At close of business on Friday, April 3, the factory will temporarily suspend production “in light of the company’s continuous assessment of the spread of COVID-19 in the region,” Boeing said in a statement April 2.
“Suspending operations at our vital military rotorcraft facilities is a serious step, but a necessary one for the health and safety of our employees and their communities,” said Steve Parker, Boeing’s vertical lift vice president and general manager and Philadelphia site senior executive. “We’re working closely with government and public health officials in the tri-state region. We’re also in contact with our customers, suppliers and other stakeholders affected by this temporary suspension as we assist in the national effort to combat the spread of COVID-19.”
The factory is a major hub of military rotorcraft manufacturing where all or part of the H-47 Chinook for the U.S. Army and international customers, portions of the V-22 Osprey and the new MH-139 Grey Wolf for the Air Force are built.

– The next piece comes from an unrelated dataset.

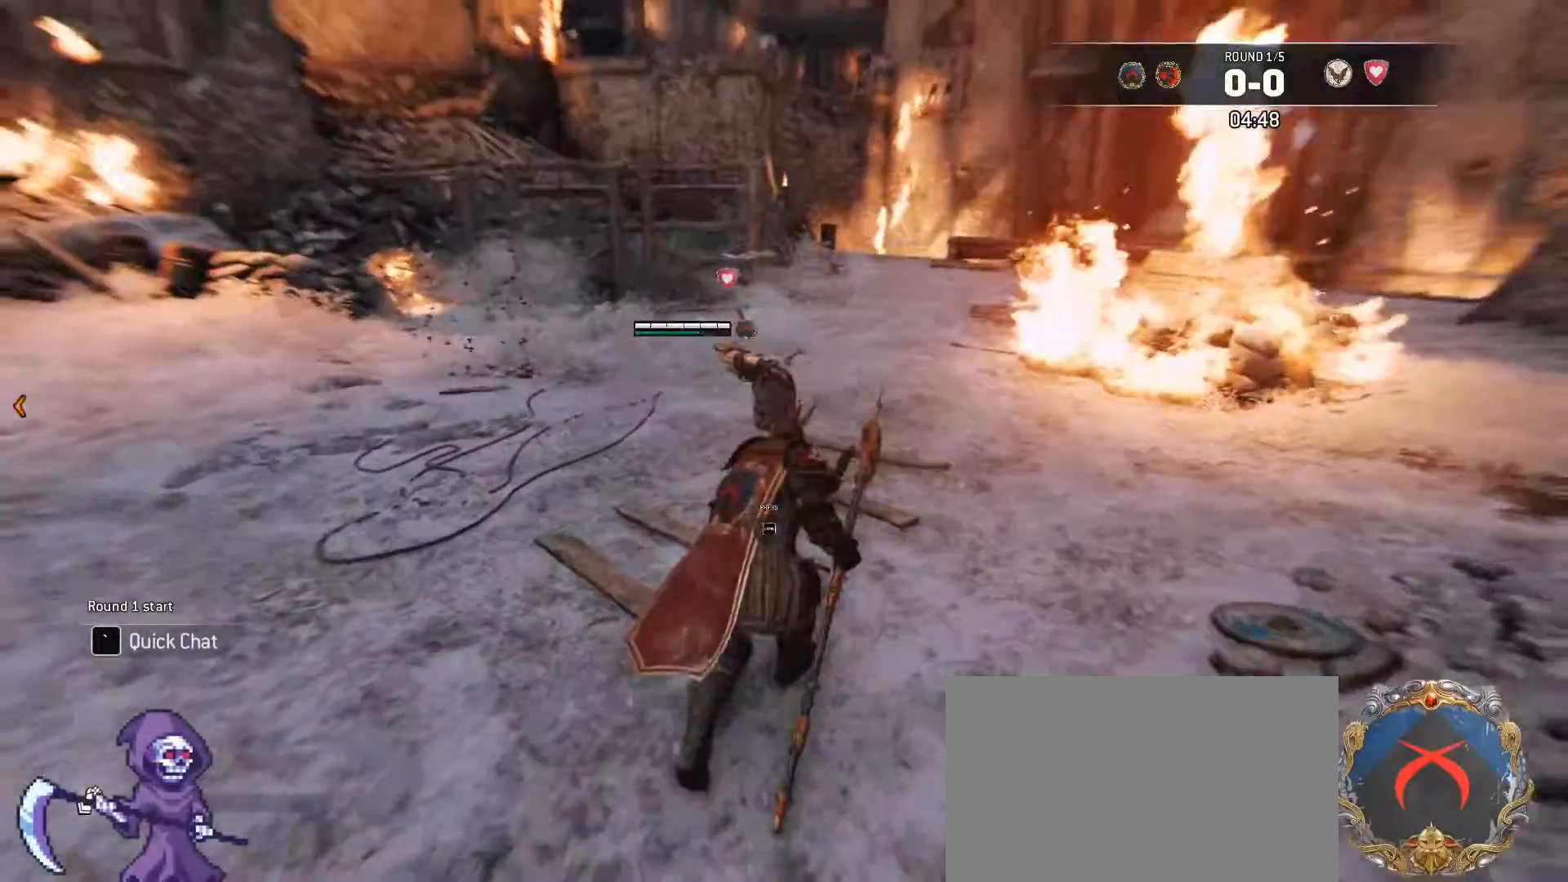
{"keys": ["d", "w"], "mouse": [], "events": [[100, "ctrl", "down"], [200, "ctrl", "up"], [200, "d", "down"]]}
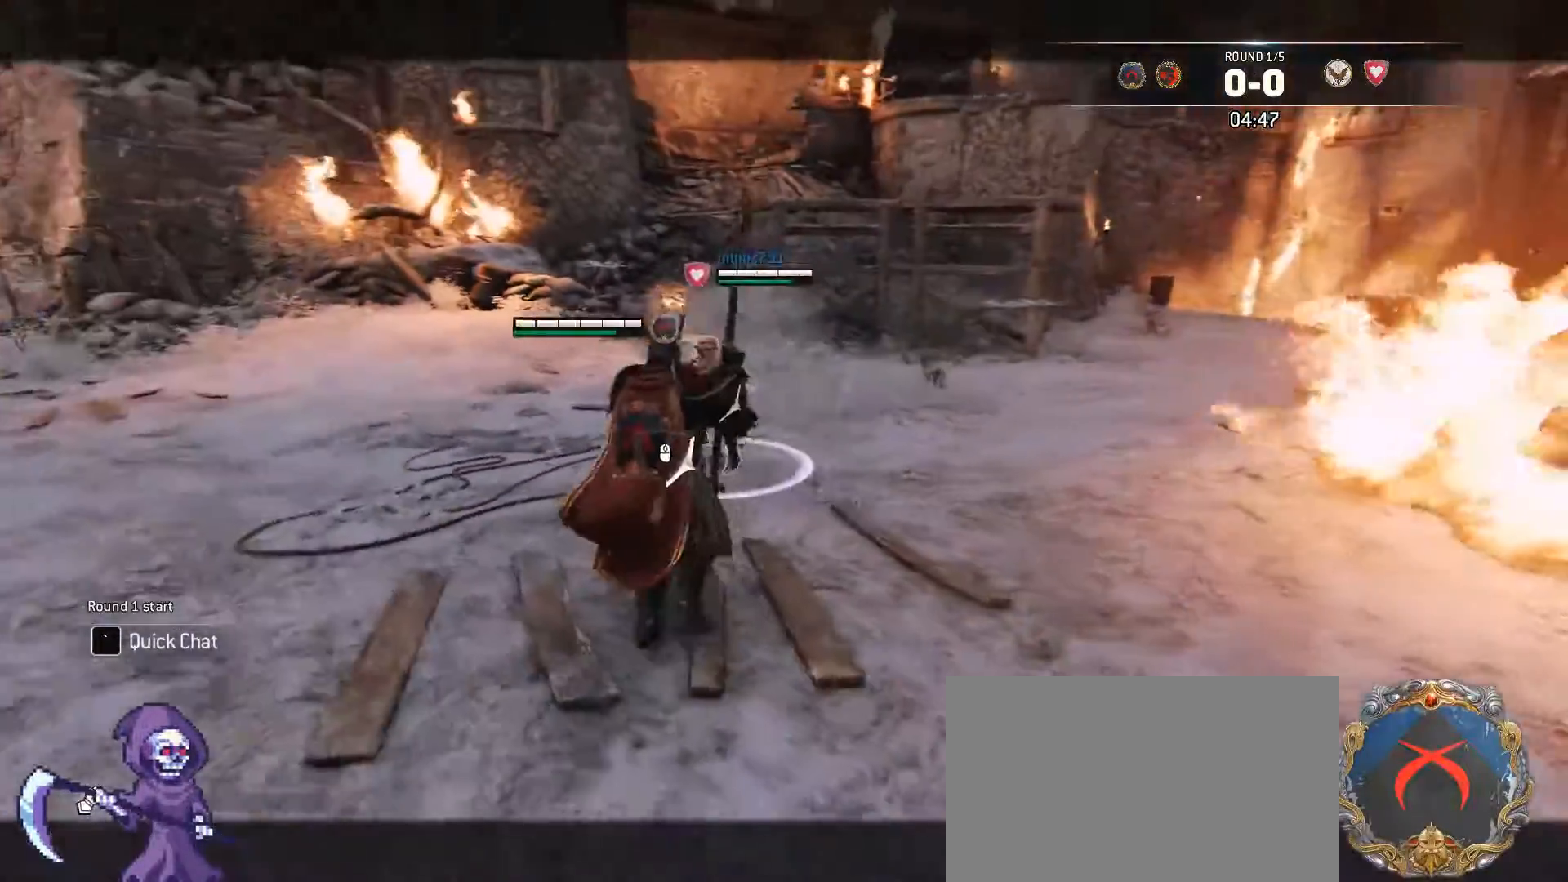
{"keys": ["shift", "w"], "mouse": [], "events": [[217, "shift", "down"], [267, "d", "up"]]}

Boeing is the first major U.S. Army helicopter manufacturer to shutter a production line because of the ongoing coronavirus pandemic. Army aviation leaders recently told reporters that prime contractors showed no signs of disruption and that the economic viability of sub-tier suppliers was the real worry.
As a holder of major U.S. government weapon contracts, Boeing is considered a critical infrastructure business by the Defense and Homeland Security departments and therefore expected to remain open.
Boeing promised “an orderly shutdown consistent with requirements of U.S. and global defense customers. . . . “We are working to minimize the suspension’s impact on the company’s ability to deliver and support critical defense programs.”
Boeing plans to have the facility back up and running by April 20. During the suspension, Boeing will continue to monitor government guidance and actions on COVID-19 and associated impacts on company operations. The company will conduct additional deep cleaning activities at buildings across the site and establish rigorous criteria for return to work.